GARİP HÂFIZ
Anadolu'da yetişen velîlerden. 1903 (H.1321) senesinde Erzurum'un Cedid
mahallesinde doğdu. İsmi, İbrâhim Hakkı'dır. Erzurumlu İbrâhim Hakkı
hazretlerinin neslindendir. Anne tarafından dedesi HacıMâhir Efendi, Rıfâî
tarîkatı şeyhiydi.
Garip
Hâfız, küçük yaşta her bahar annesi ile birlikte dayısının yanına Erciş
kasabasına giderdi. Buraya yakın olan Tortum Şelâlesi kıyısında akranları ile
oynardı. Bir gün yine şelâlenin kıyısında oynarken, bir bektaşî dedesi gelerek,
çocuklara; "Buradan aşağı atlayabilir misiniz?" diye sordu. O zamanlar beş
yaşında olan Garip Hâfız; "Ben atlarım." diyerek yukarıdan şelâlenin döküldüğü
yere atladı. Allahü teâlânın yardımı ile suya değmesi ile top gibi sıçrayarak
kenara düşmesi bir oldu. Şelâlenin yanındaki keçi yolundan yukarı çıktı. Hâdise
karşısında dehşete kapılan bektâşi dedesi korkusundan hızla uzaklaşıp gitti.
Garip
Hâfız, Erzurum'da Mustafa Niyâzi Efendiden Kur'ân-ı kerîm dersi aldı ve
ezberledi. Hacı Ahmed Efendiden hat sanatını öğrendi. Kur'ân-ı kerîmi çok güzel
okurdu. Mustafa Niyâzi Efendi, GaripHâfız'ı talebeliğe kabûl etmeden önce
istihâreye yatmasını ve rüyâda ne gördüğünü söylemesini istedi. Rüyâsında hocası
Mustafa Niyâzî Efendi elinden tutarak câmiye götürdü. Câminin içerisinde on iki
âlim yarım dâire, halka kurup oturmuşlardı. Mustafa Niyâzi Efendi câmideki
âlimlere; "Efendiler bu çocuk kırâat ilmini öğrenmekte talebe olmak ister. Ne
buyurursunuz?" diye sordu. Onlar; "Oku Hâfız! Oku!" dedi. Ertesi gün Garip Hâfız
rüyâsını Mustafa Niyâzi Efendiye anlattı ve ona talebe olarak kırâat ilmini
öğrendi. On iki yaşına geldiğinde annesini kaybeden Garip Hâfız, Erzurum'dan
Sivas'a gitti. Burada Kazancızâde Emin Edip Efendinin sohbetlerine devâm etti ve
ondan feyz aldı. Sivas Dâr-ül-muallimîn okulunda Arapça ve Kur'ân-ı kerîm
hocalığı yaptı.
Sivas'tan Merzifon'un Gümüş kasabasına gelerek Halîliye Medresesinde ders
vermeye başlayan Garip Hâfız, senelerce güzel ahlâkı müslümanlara öğretti. Garip
Hâfız; çok kibar, nâzik ve yumuşak idi. Kimseyi katiyen incitmezdi. Birisinin
hatâsını görse onu başka yollardan duyurur; "Sen böyle yapıyorsun." diyerek
yüzüne vurmazdı. İbâdetlerini çok gizli yapardı. Dikkati çeken her şeyden
sakınırdı. Son derece edepli, hayâ sâhibiydi. Sohbetlerinde kimseyi sıkmazdı.

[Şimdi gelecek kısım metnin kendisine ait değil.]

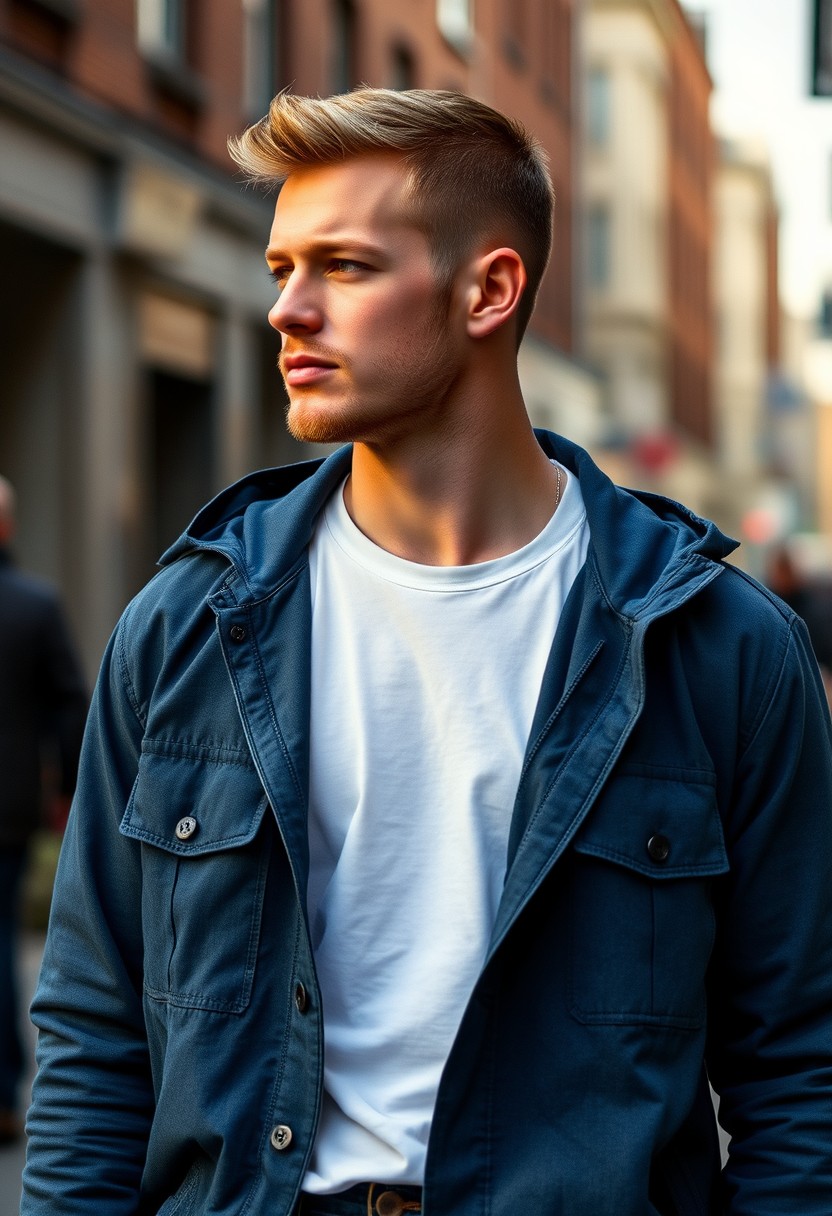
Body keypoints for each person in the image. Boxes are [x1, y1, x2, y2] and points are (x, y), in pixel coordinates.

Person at [21, 89, 832, 1214]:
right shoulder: (186, 627)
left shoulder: (721, 649)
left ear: (488, 290)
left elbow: (799, 1071)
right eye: (278, 270)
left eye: (343, 267)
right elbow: (97, 1030)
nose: (287, 311)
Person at [0, 476, 87, 1145]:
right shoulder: (34, 605)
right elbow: (69, 705)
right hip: (10, 805)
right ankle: (4, 1088)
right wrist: (68, 791)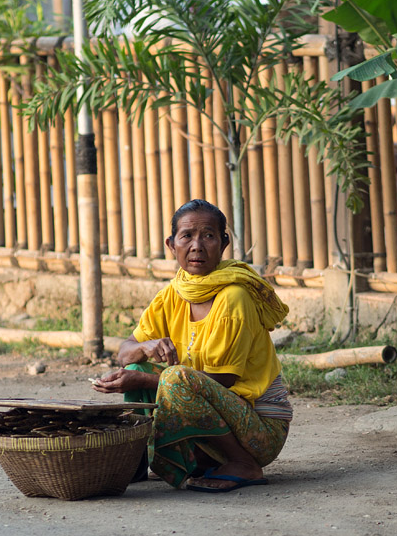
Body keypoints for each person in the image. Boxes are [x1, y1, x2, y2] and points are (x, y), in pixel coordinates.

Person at [92, 199, 292, 493]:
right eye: (187, 236)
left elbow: (223, 380)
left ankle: (243, 464)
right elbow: (125, 353)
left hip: (258, 430)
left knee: (172, 378)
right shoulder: (172, 294)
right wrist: (146, 347)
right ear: (171, 245)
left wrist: (145, 378)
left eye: (208, 236)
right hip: (222, 417)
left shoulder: (234, 297)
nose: (197, 245)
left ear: (223, 244)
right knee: (137, 364)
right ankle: (139, 459)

Bütün hayâtını diz üstü oturmakla geçirdi. Sohbetine gelenler ne murâd
ederlerse, sormadan cevâb alırlardı.
Hazret-i Muâviye efendimize buğzeden üç kişi Gümüş'te sohbetine geldi. "Efendi!
Muâviye hakkında ne buyurursunuz?" diye sordular. Garip Hâfız; "Hazret-i
Muâviye sahâbedendir. Sevenler selâmettedir. Aleyhinde bulunanlar azaptadır. O,
sahâbenin büyüklerindendir. Resûlullah efendimizin hadîsleri ile övülmüştür.
İmâm-ı Hüseyin efendimizin şehâdetine sebeb olan Yezid dahi son nefesinde
îmânını muhâfaza edebildi ise, onun hakkında bile kötü söylemek tehlikelidir."
buyurdu.
Garip
Hâfız'ın ziyâretine gelen bir zât; "Hoca Efendi! Ben de sizin gibi olmak
istiyorum." deyince;
"Pazarda satılsa otuza kırka
Ben de
alırım vücûduma öyle bir hırka."
cevâbını verdi.
Taşovalı Kadir Hâfız bir gün iki arkadaşı ile ziyâretine geldi ve; "Efendim!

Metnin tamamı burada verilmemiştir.